Aim of the exercise - Working from the entries that follow, transcribe exactly and only the lines from the one with "Figure 2. Factorial" through the last, pictures excluded.

Data under study -
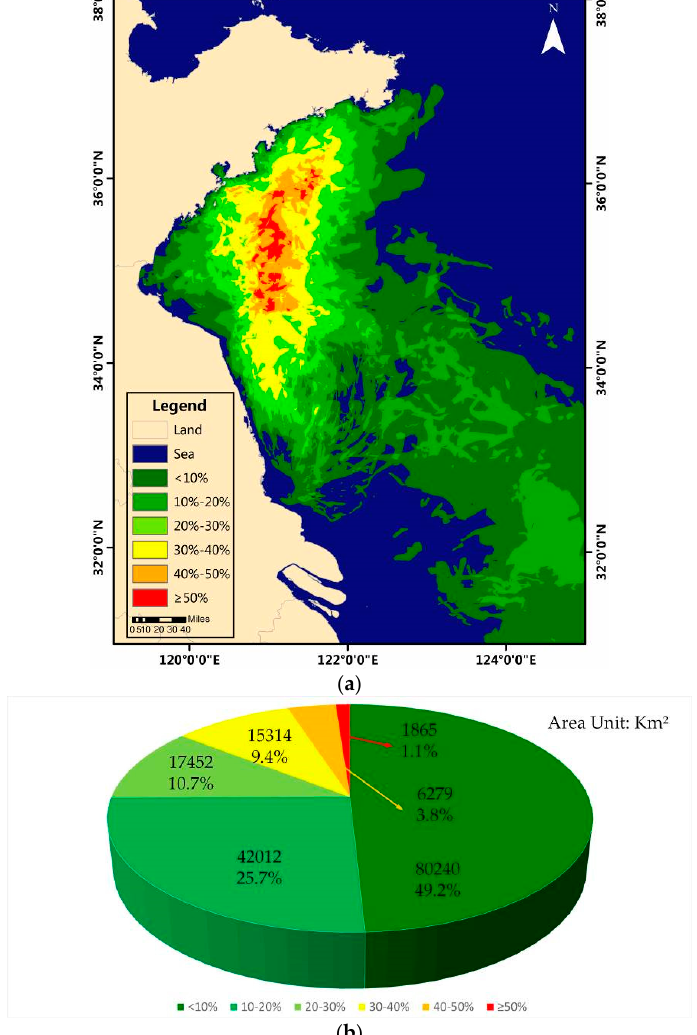
Figure 7. ( a ) The probability distribution of the occurrence of U. prolifera in the Yellow Sea during 2016–2018. From dark green to bright red, different colors represent different ranges of probability, with red ■ representing the highest-incidence area of U. prolifera . ( b ) The pie chart shows the percentage of the region corresponding to each probability as a part of the total affected area. The percentage and the specific area are shown on the pie chart. At the bottom of the pie chart, there is a probabilistic color bar. Each color corresponds to an interval of the probability of the occurrence of U. prolifera , the same as in ( a ).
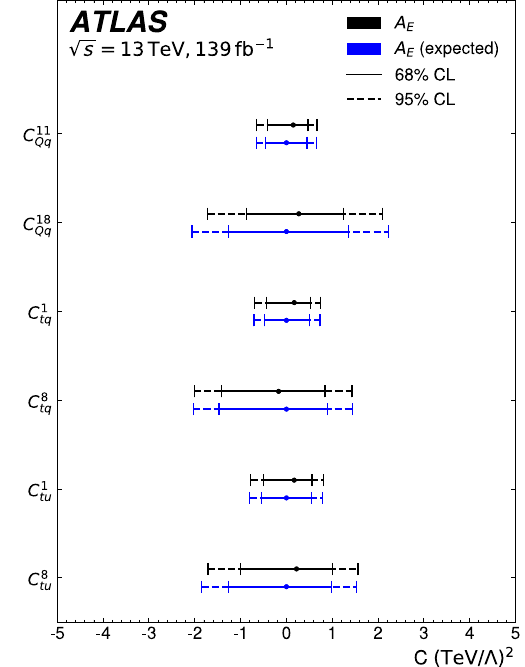
Fig. 9 Bounds on individual Wilson coefficients from the energy asymmetry, obtained from a combined fit to the measured (black) and expected (blue) energy asymmetry in all three θ j bins. The bounds on C ( TeV /(cid:17)) 2 are reported at the 68% CL (solid) and 95% CL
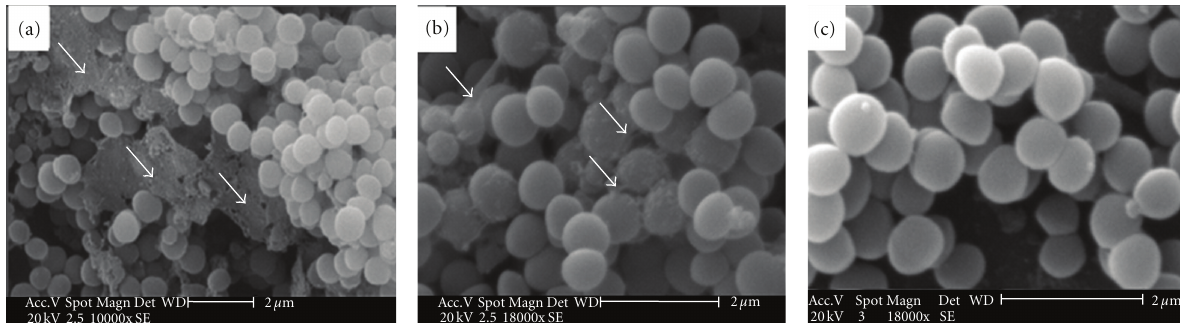
Figure 6: A scanning electron micrograph revealing variable degrees of heavy biofilm layer production. Highly and strongly adherent isolates produced a large thick layer (a), and moderately and weakly adherent isolates formed a lower degree of a close network among themselves (b), while negative biofilm producers showed an absence of network layers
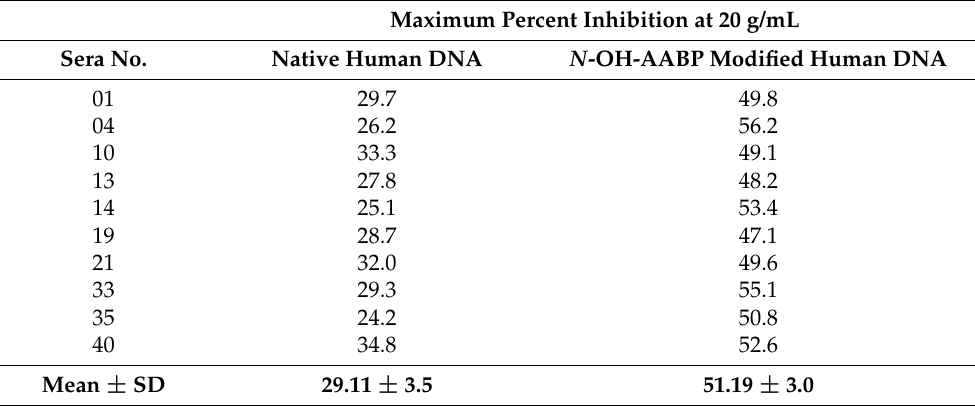
Table 2. Competitive inhibition data of IgG from non-smoker group of bladder cancer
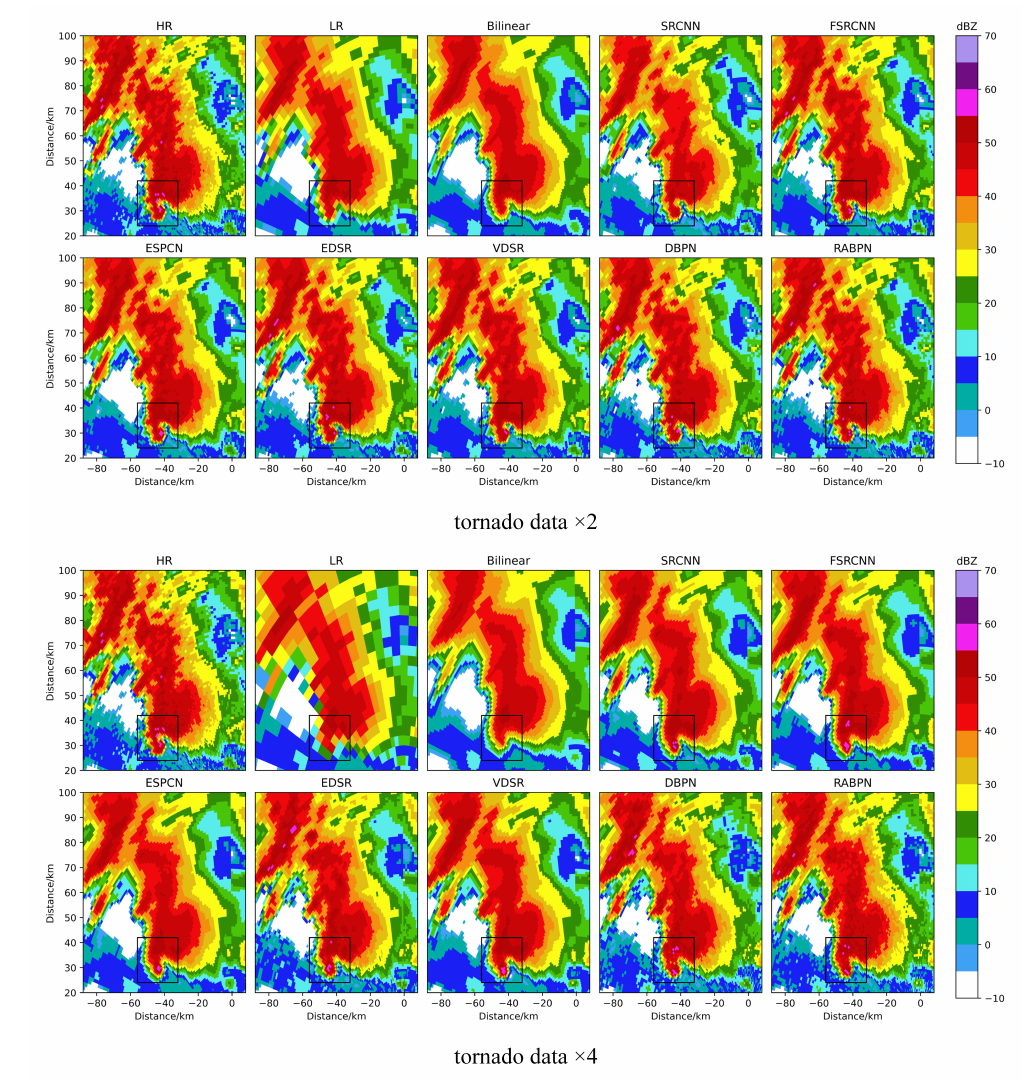
Figure 11. Comparison of super-resolution reconstruction results of heavy tornado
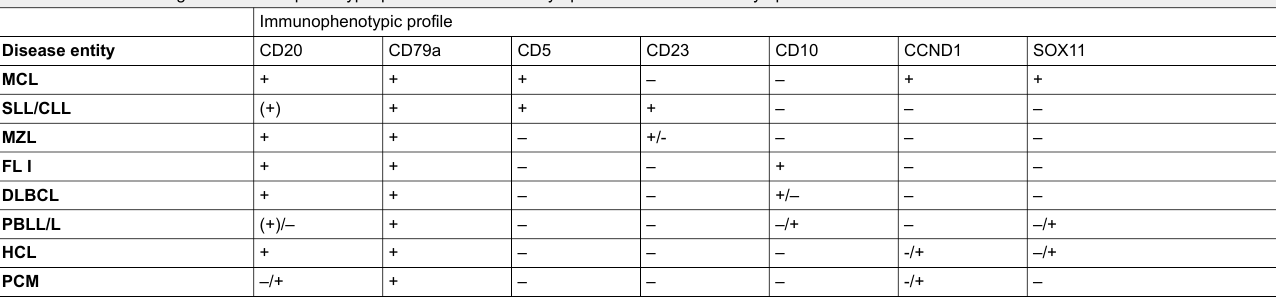
Table 1: Differential diagnostic immunophenotypic profiles of mantle cell lymphoma and other B-cell lymphomas. Immunophenotypic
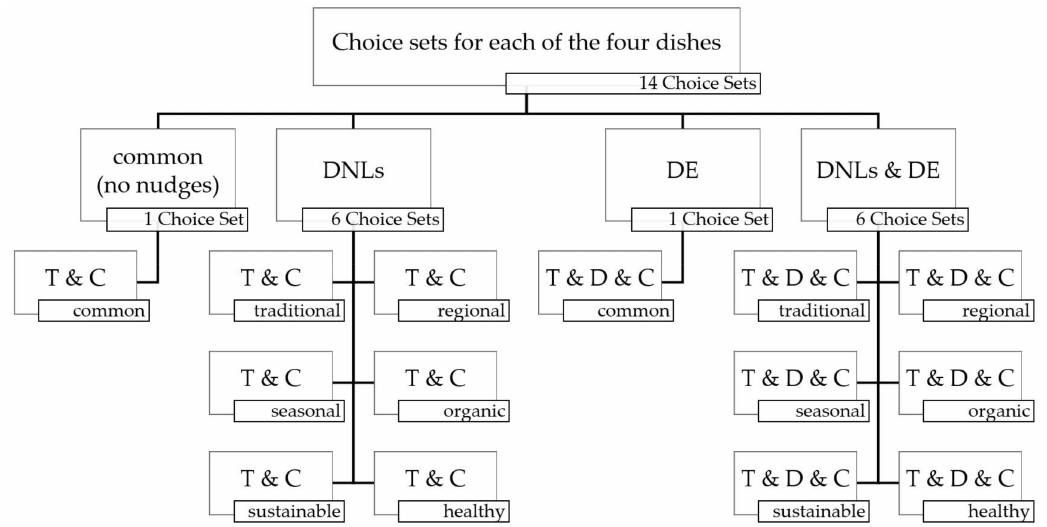
Figure 2. Factorial design to test the combination of DNLs and DE. Note: T = Target Dish (with DNLs), D = Decoy Dish, C = Competitor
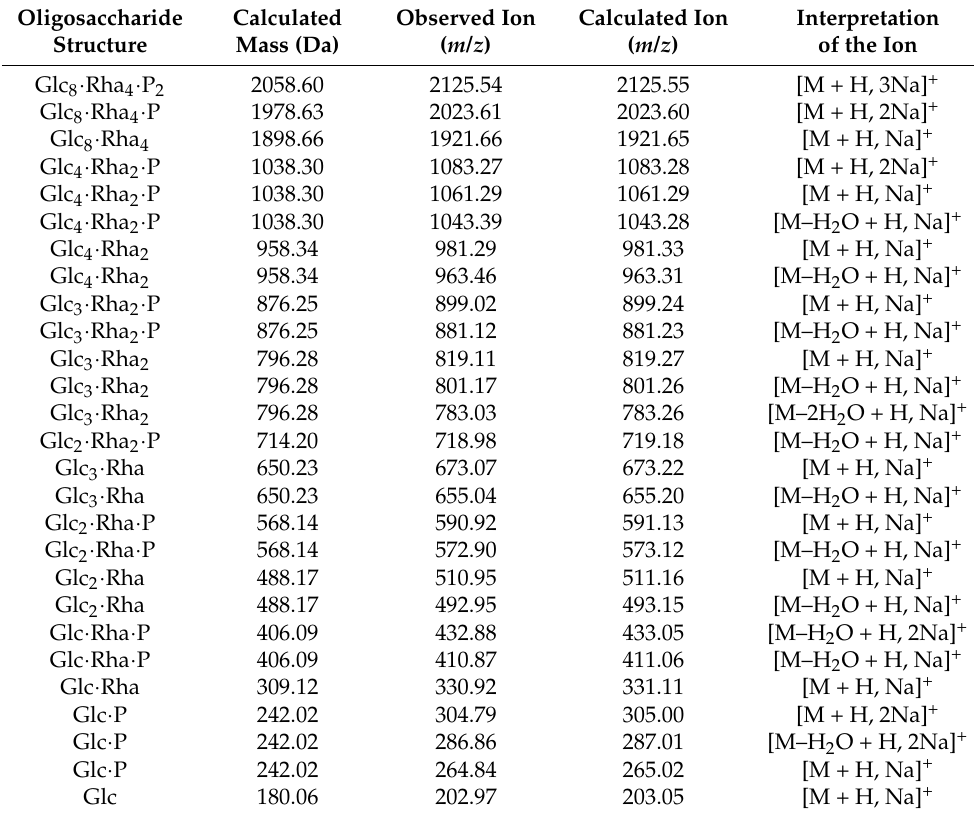
Table 2. Interpretation of positive ion mode MALDI-TOF mass spectra of the partially hydrolysed EPS (Figure 4A) and the MS/MS fragmentation of the hexasaccharide represented by the ion at m / z 1061.29 (inset structure) (Figure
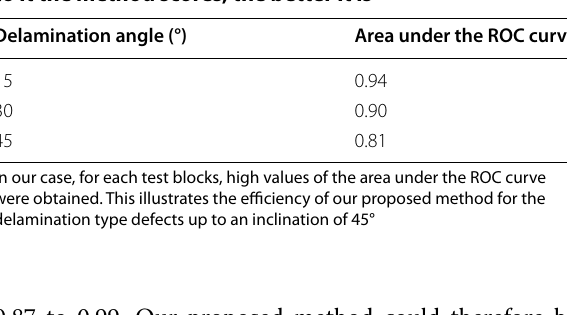
Table 1 Area under the ROC curve for each delamination type blocks: the maximun value obtainable is 1 and closer to it the method scores, the better it is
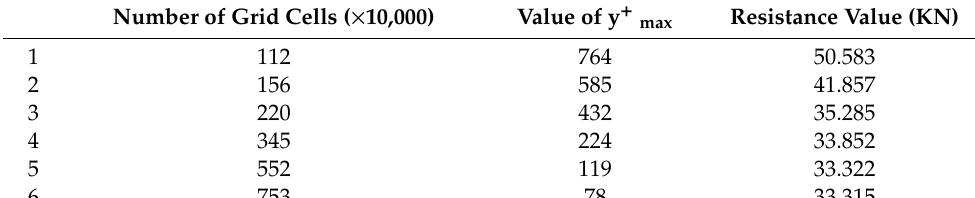
Table 3. y + and resistance calculation results of the six di ff erent meshes.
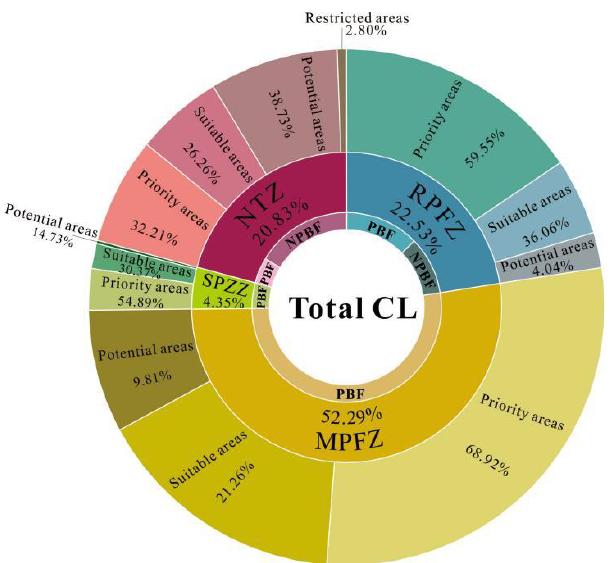
Figure 10. Composition of the two zones (NPBF is non-permanent basic farmland; NTZ is non-two zone).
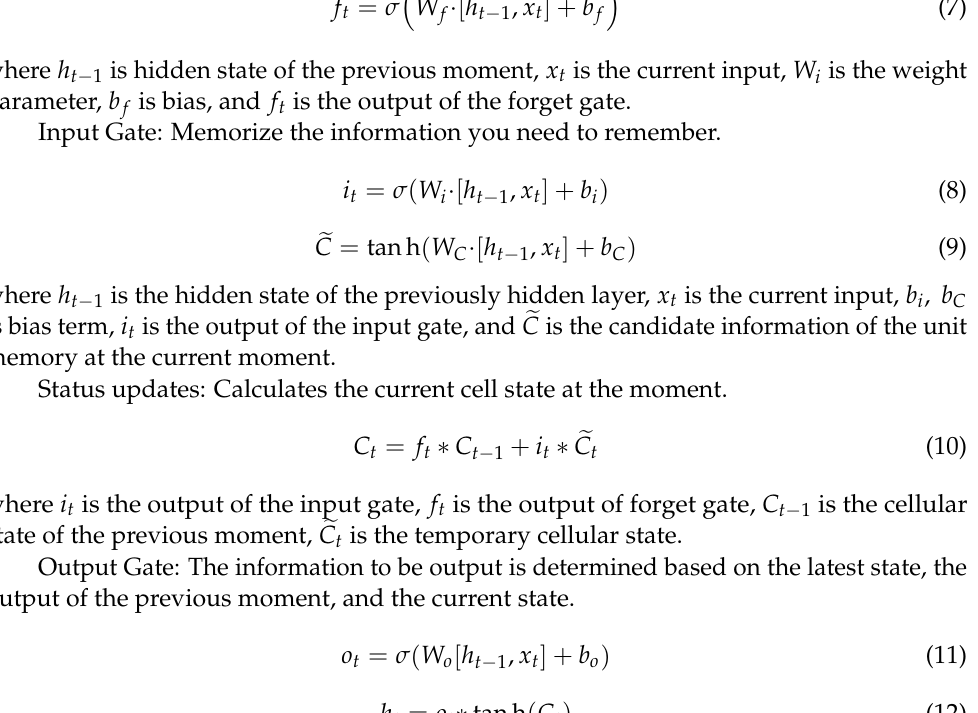
Figure 6. Unit composition of the LSTM block.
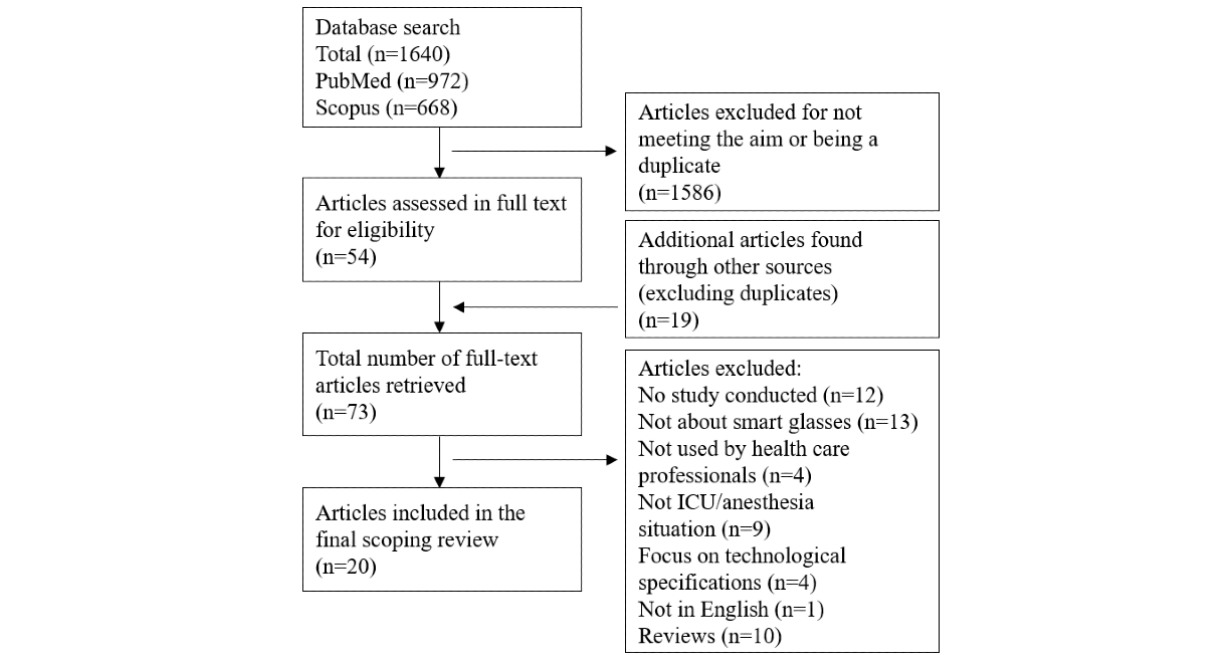
Figure 1. Flowchart of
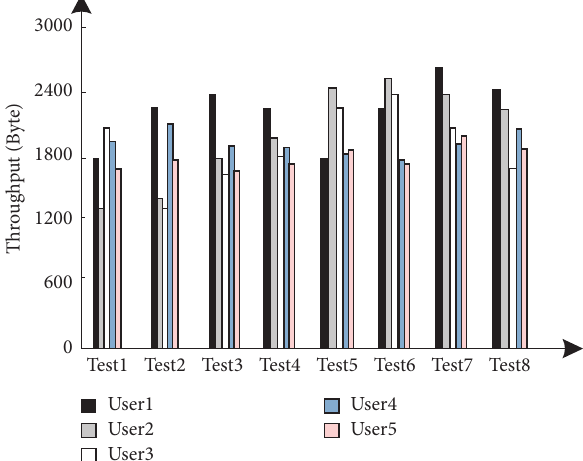
Figure 6: Test effect of platform connection delay response.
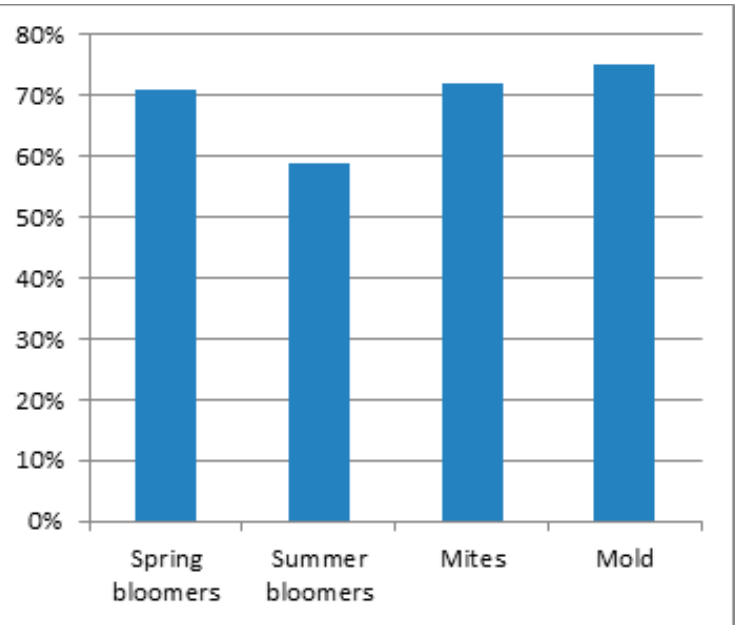
Figure 3. Kappa coefficients when comparing SPT and specific serum IgE.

Task solution -
Figure 2. Factorial design to test the combination of DNLs and DE. Note: T = Target Dish (with DNLs), D = Decoy Dish, C = Competitor
Table 2. Interpretation of positive ion mode MALDI-TOF mass spectra of the partially hydrolysed EPS (Figure 4A) and the MS/MS fragmentation of the hexasaccharide represented by the ion at m / z 1061.29 (inset structure) (Figure
Table 1 Area under the ROC curve for each delamination type blocks: the maximun value obtainable is 1 and closer to it the method scores, the better it is
Table 3. y + and resistance calculation results of the six di ff erent meshes.
Figure 10. Composition of the two zones (NPBF is non-permanent basic farmland; NTZ is non-two zone).
Figure 6. Unit composition of the LSTM block.
Figure 1. Flowchart of
Figure 6: Test effect of platform connection delay response.
Figure 3. Kappa coefficients when comparing SPT and specific serum IgE.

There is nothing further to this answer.